El consejo decidió enviar una expedición liderada por Elara, acompañada de Valerius, Luna, Sol, Viento y Tierra.
Antes de partir, el grupo se reunió en el monumento de los Primeros Nacidos, donde Aria les entregó una botella con agua bendita del lago y una rama de olivo que había sido plantada por los primeros guardianes: “Esta rama os recordará que la paz es el camino hacia el futuro.
Nunca olvidéis que la fuerza sin compasión es solo destrucción”.
El grupo partió hacia el sur, atravesando campos de trigo dorado y bosques de árboles centenarios.
Después de cuatro días de viaje, llegaron al borde del Valle de las Sombras y la Luz.
La niebla oscura envolvía el paisaje, haciendo que fuera imposible ver más allá de sus propios pies.
“La niebla está hecha de miedo y desconfianza”, dijo Luna, cerrando los ojos para sentir la energía del agua en su amuleto.
“Alguien con mucho poder ha dejado aquí su dolor, y ahora busca venganza”.
El grupo formó un círculo, y sus poderes se combinaron para crear una luz que iluminó el camino.
Valerius se adelantó, extendiendo su mano hacia la niebla: “La fuerza sin compasión es solo debilidad.
Debemos recordar que cada ser tiene un propósito”.
A medida que avanzaban, las sombras en la niebla tomaban forma de seres que habían sido heridos por la oscuridad.

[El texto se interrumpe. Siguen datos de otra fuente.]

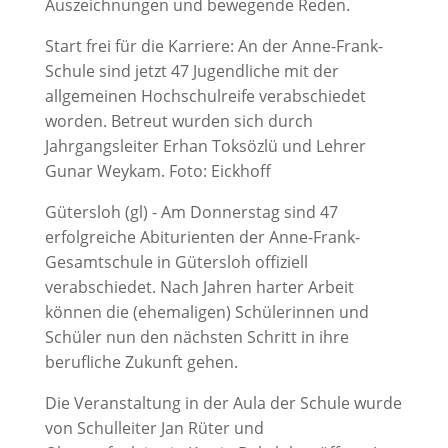
Auszeichnungen und bewegende Reden.
Start frei für die Karriere: An der Anne-Frank-
Schule sind jetzt 47 Jugendliche mit der
allgemeinen Hochschulreife verabschiedet
worden. Betreut wurden sich durch
Jahrgangsleiter Erhan Toksözlü und Lehrer
Gunar Weykam. Foto: Eickhoff
Gütersloh (gl) - Am Donnerstag sind 47
erfolgreiche Abiturienten der Anne-Frank-
Gesamtschule in Gütersloh offiziell
verabschiedet. Nach Jahren harter Arbeit
können die (ehemaligen) Schülerinnen und
Schüler nun den nächsten Schritt in ihre
berufliche Zukunft gehen.
Die Veranstaltung in der Aula der Schule wurde
von Schulleiter Jan Rüter und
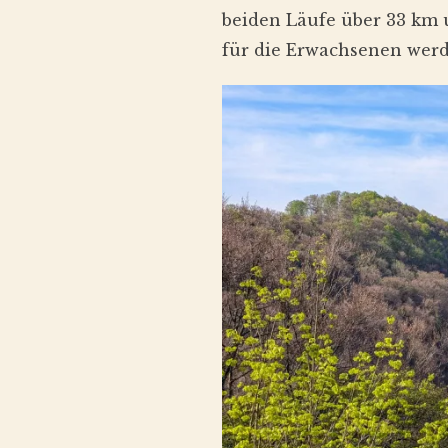
beiden Läufe über 33 km
für die Erwachsenen werde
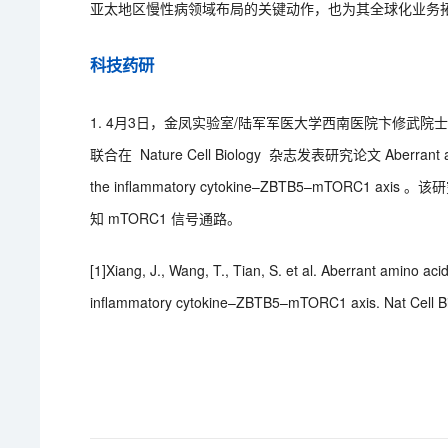
亚太地区慢性病领域布局的关键动作，也为其全球化业务
科技药研
1. 4月3日，金凤实验室/陆军军医大学西南医院卞修武
联合在 Nature Cell Biology 杂志发表研究论文 Aberrant amino
the inflammatory cytokine–ZBTB5–mTO
知 mTORC1 信号通路。
[1]Xiang, J., Wang, T., Tian, S. et al. Aberrant amino a
inflammatory cytokine–ZBTB5–mTORC1 axis. Nat Cell Bio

“¡No permitáis que el miedo os consuma!”, gritó Sol, haciendo que su fuego sagrado creciera y calentara el aire que los rodeaba.
Llegaron al centro del valle, donde un lago de agua oscura se extendía hasta el horizonte.
En su orilla, una figura alta y oscura se arrodillaba, envuelta en una capa negra.
Al oír los pasos del grupo, se levantó y reveló su rostro —era un hombre con ojos de color rojo oscuro y cabello como la ceniza: “Soy Marcus, guardián de este valle.
Hace cien años, mi pueblo fue destruido por una plaga que no pude detener.
Mi culpa me ha consumido, y he envuelto este lugar en tinieblas para evitar que otros sufran lo mismo”.
Elara se acercó con calidez: “La culpa no es un castigo —es una lección que nos ayuda a crecer.
No debemos dejar que el pasado defina nuestro futuro”.
El grupo formó un círculo alrededor de Marcus, y sus poderes se combinaron en una luz dorada que envolvió al guardián.
La niebla comenzó a desvanecerse, y el sol brilló sobre el valle, haciendo que el agua del lago se convirtiera en un cristal brillante.
Marcus sintió cómo su corazón se llenaba de luz, y las plantas alrededor del lago comenzaron a florecer con colores vibrantes.
“Gracias”, dijo Marcus con voz emocionada.
“Ahora entiendo que mi labor no es solo proteger, sino ayudar a otros a encontrar su camino.
Quiero unirme a vosotros para asegurar que nadie más sufra lo que yo sufrí”.
El grupo regresó al valle con Marcus, donde fue recibido con los brazos abiertos.
Esa noche, mientras la luna brillaba sobre el lago, todos comprendieron que la verdadera protección reside en la capacidad de ayudar a los demás a encontrar su luz interior.